*** Opening Supplied entries ***

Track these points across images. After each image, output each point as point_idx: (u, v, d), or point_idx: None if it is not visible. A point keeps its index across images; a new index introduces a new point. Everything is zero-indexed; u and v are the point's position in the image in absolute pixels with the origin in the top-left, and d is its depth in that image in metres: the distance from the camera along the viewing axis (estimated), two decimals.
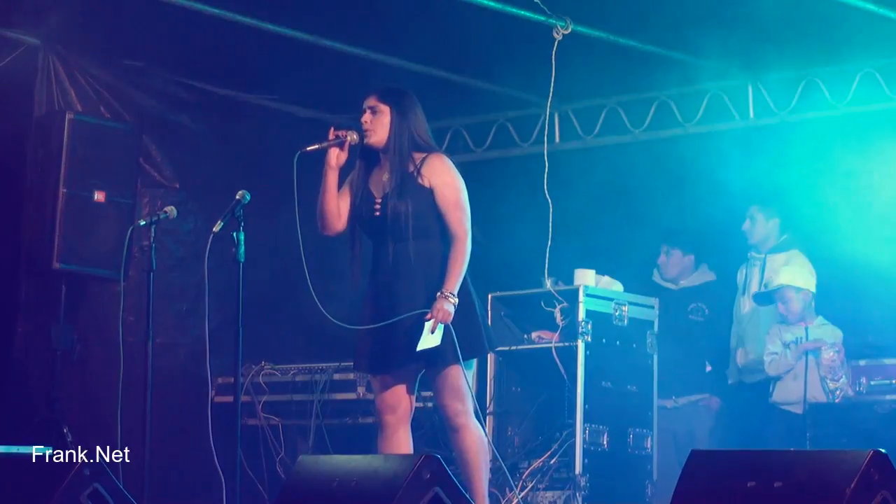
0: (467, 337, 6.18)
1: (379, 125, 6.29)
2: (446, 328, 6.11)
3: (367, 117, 6.31)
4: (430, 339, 6.09)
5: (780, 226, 8.66)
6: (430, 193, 6.24)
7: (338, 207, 6.35)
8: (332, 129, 6.35)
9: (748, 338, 8.62)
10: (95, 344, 8.26)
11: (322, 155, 6.33)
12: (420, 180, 6.24)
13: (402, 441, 6.30)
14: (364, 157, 6.37)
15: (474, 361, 6.36)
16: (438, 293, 6.12)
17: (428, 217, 6.23)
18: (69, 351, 7.98)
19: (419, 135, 6.31)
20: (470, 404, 6.25)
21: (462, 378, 6.21)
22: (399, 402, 6.30)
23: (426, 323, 6.09)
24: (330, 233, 6.41)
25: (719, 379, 8.87)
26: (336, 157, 6.31)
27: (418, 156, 6.28)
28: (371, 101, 6.33)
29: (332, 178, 6.32)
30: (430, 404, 7.68)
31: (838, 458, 4.56)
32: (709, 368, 8.97)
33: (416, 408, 6.45)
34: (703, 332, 8.91)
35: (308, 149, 6.32)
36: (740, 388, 8.66)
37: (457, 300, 6.13)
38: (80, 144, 7.95)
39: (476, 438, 6.26)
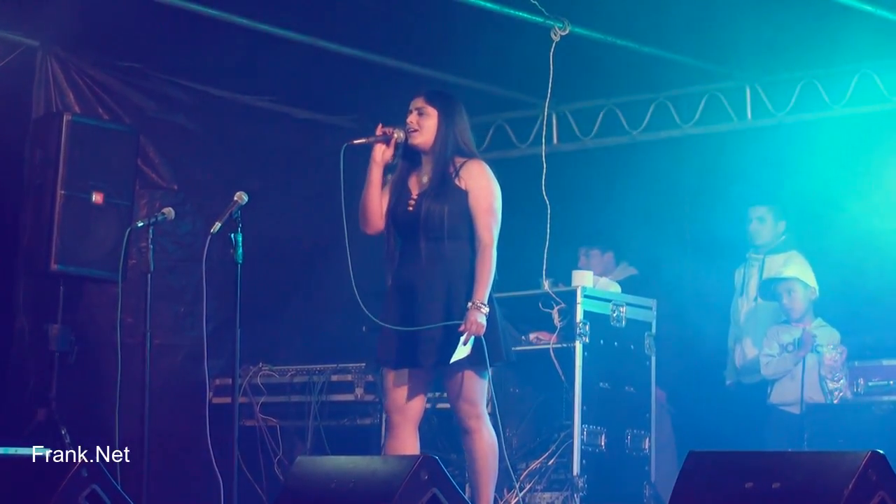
0: (489, 343, 6.15)
1: (425, 127, 6.29)
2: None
3: (413, 118, 6.31)
4: (462, 350, 6.09)
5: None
6: (465, 196, 6.23)
7: (380, 205, 6.33)
8: (381, 125, 6.34)
9: (747, 338, 8.61)
10: (93, 345, 8.25)
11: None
12: (457, 182, 6.25)
13: (407, 444, 6.27)
14: (406, 158, 6.37)
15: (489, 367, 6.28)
16: (469, 303, 6.11)
17: (459, 219, 6.22)
18: (67, 352, 7.96)
19: (463, 140, 6.33)
20: (483, 408, 6.25)
21: (479, 382, 6.22)
22: (408, 404, 6.27)
23: (461, 336, 6.07)
24: (370, 230, 6.37)
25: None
26: (381, 153, 6.29)
27: (459, 160, 6.30)
28: (418, 103, 6.33)
29: (376, 173, 6.30)
30: (427, 405, 7.65)
31: (836, 459, 4.57)
32: None
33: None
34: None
35: (355, 142, 6.31)
36: (738, 388, 8.65)
37: (488, 309, 6.12)
38: (78, 146, 7.94)
39: (487, 443, 6.26)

*** Closing Supplied entries ***

**Your objective**
Write out every entry exactly. Pictures do not belong in the copy.

**Answer to the problem**
Track these points across images. After each image, output each point as point_idx: (u, v, d), or point_idx: None if it is not visible. A point keeps its index across images; a new index introduces a new point. Everything is zero-indexed; u and v are the point's position in the image in absolute pixels with the origin in the top-left, and d is its depth in that image in metres: the distance from the camera along the viewing axis (estimated), two decimals.
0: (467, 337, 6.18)
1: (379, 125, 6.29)
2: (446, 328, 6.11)
3: (367, 117, 6.31)
4: (430, 339, 6.09)
5: (780, 226, 8.66)
6: (430, 193, 6.24)
7: (338, 207, 6.35)
8: (332, 129, 6.35)
9: (748, 338, 8.62)
10: (95, 344, 8.26)
11: (322, 155, 6.33)
12: (420, 180, 6.24)
13: (402, 441, 6.30)
14: (364, 157, 6.37)
15: (474, 361, 6.36)
16: (438, 293, 6.12)
17: (428, 217, 6.23)
18: (69, 351, 7.98)
19: (419, 135, 6.31)
20: (470, 404, 6.25)
21: (462, 378, 6.21)
22: (399, 402, 6.30)
23: (426, 323, 6.09)
24: (330, 233, 6.41)
25: (719, 379, 8.87)
26: (336, 157, 6.31)
27: (418, 156, 6.28)
28: (371, 101, 6.33)
29: (332, 178, 6.32)
30: (430, 404, 7.68)
31: (838, 458, 4.56)
32: (709, 368, 8.97)
33: (416, 408, 6.45)
34: (703, 332, 8.91)
35: (308, 149, 6.32)
36: (740, 388, 8.66)
37: (457, 300, 6.13)
38: (80, 144, 7.95)
39: (476, 438, 6.26)
0: (489, 343, 6.15)
1: (425, 127, 6.29)
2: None
3: (413, 118, 6.31)
4: (462, 350, 6.09)
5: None
6: (465, 196, 6.23)
7: (380, 205, 6.33)
8: (381, 125, 6.34)
9: (747, 338, 8.61)
10: (93, 345, 8.25)
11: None
12: (457, 182, 6.25)
13: (407, 444, 6.27)
14: (406, 158, 6.37)
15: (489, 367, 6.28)
16: (469, 303, 6.11)
17: (459, 219, 6.22)
18: (67, 352, 7.96)
19: (463, 140, 6.33)
20: (483, 408, 6.25)
21: (479, 382, 6.22)
22: (408, 404, 6.27)
23: (461, 336, 6.07)
24: (370, 230, 6.37)
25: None
26: (381, 153, 6.29)
27: (459, 160, 6.30)
28: (418, 103, 6.33)
29: (376, 173, 6.30)
30: (427, 405, 7.65)
31: (836, 459, 4.57)
32: None
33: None
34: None
35: (355, 142, 6.31)
36: (738, 388, 8.65)
37: (488, 309, 6.12)
38: (78, 146, 7.94)
39: (487, 443, 6.26)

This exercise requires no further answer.